The importance of asset allocation can be best seen with an example. Suppose a person has a written asset allocation plan that says that they will invest in the following manner:



25% or $25,000 - Large-Cap fund

25% or $25,000 - Mid-Cap fund

25% or $25,000 - Small-Cap fund

25% or $25,000 - Bond fund



Let's say in this particular year, the different funds had these rates of return:



Year 1



+10% - Large-Cap fund

+08% - Mid-Cap fund

+15% - Small-Cap fund

-02% - Bond fund



The portfolio would look like this:



(the formula for calculating a return for one year is: Beginning Amount X (1 + the rate of return expressed as a decimal)



$25,000 X 1.10 = $27,500 Large-Cap fund

$25,000 X 1.08 = $27,000 Mid-Cap fund

$25,000 X 1.15 = $28,750 Small-Cap fund

$25,000 X 0.98 = $24,500 Bond fund



Total Portfolio value at end of year 1: $107,750 or a 7.75% rate of return.



Most people would probably want to sell all of their bond fund and put it all in the small-cap fund (since it went up the most!). That's human nature. Nobody likes to hold an investment that seems to be losing money.

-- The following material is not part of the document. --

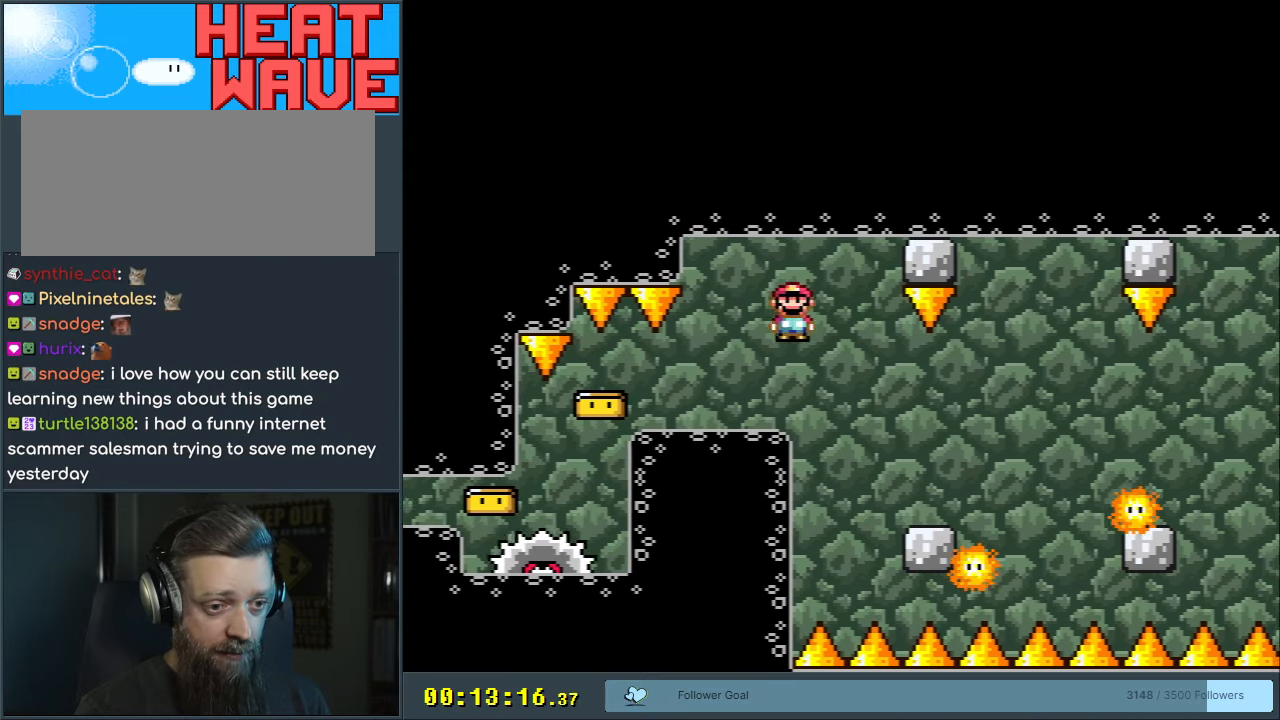
{"buttons": ["A", "X", "DPAD_RIGHT"], "events": [[183, "A", "down"]]}
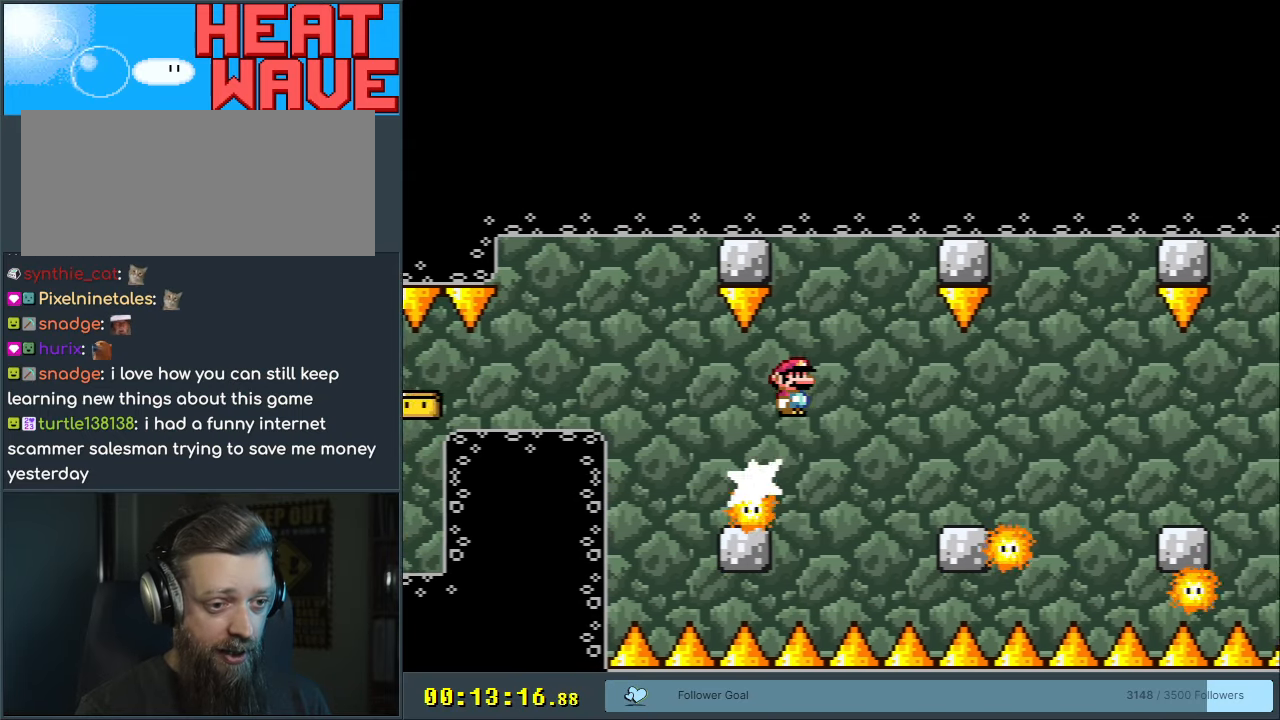
{"buttons": ["X"], "events": [[17, "A", "up"], [33, "DPAD_RIGHT", "up"], [100, "DPAD_LEFT", "down"], [133, "A", "down"], [233, "DPAD_LEFT", "up"], [283, "DPAD_RIGHT", "down"], [433, "A", "up"], [433, "DPAD_RIGHT", "up"]]}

However, suppose the next year, the fund's returns were like this:



Year 2



- 05% - Large-Cap fund

+03% - Mid-Cap fund

- 20% - Small-Cap fund

+05% - Bond fund



At the end of year 2, the portfolio would like this:



$27,500 X 0.95 = $26,125 Large-Cap fund

$27,000 X 1.03 = $27,810 Mid-Cap fund

$53,250 X 0.80 = $42,600 Small-Cap fund



The portfolio would be worth $96,535 (for a one year LOSS of 10.41%!)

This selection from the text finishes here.